Stored data entries
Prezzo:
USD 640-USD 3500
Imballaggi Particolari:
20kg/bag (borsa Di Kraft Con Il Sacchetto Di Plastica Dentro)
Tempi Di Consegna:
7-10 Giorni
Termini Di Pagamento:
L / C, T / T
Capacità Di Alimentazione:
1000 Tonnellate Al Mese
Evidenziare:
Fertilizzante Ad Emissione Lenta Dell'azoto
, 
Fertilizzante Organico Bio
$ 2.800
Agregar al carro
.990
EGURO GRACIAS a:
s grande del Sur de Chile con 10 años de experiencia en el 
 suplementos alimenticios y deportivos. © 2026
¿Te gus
---
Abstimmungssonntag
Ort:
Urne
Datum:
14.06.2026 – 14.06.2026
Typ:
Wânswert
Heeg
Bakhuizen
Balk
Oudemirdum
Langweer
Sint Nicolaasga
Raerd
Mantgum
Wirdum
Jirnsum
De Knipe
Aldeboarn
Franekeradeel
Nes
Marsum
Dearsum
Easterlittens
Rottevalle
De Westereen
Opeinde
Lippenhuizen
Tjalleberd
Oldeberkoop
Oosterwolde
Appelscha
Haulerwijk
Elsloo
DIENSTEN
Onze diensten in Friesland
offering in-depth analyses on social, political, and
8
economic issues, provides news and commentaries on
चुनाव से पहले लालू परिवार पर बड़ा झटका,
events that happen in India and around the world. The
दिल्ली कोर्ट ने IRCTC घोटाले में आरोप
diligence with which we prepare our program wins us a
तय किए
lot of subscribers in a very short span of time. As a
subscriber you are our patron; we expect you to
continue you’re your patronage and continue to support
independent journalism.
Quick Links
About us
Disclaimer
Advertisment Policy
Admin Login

TASK INSTRUCTIONS | Your task is to find each line in the entries that contains the string "Fertilizzante" and copy it.

RESPONSE |
Fertilizzante Ad Emissione Lenta Dell'azoto
Fertilizzante Organico Bio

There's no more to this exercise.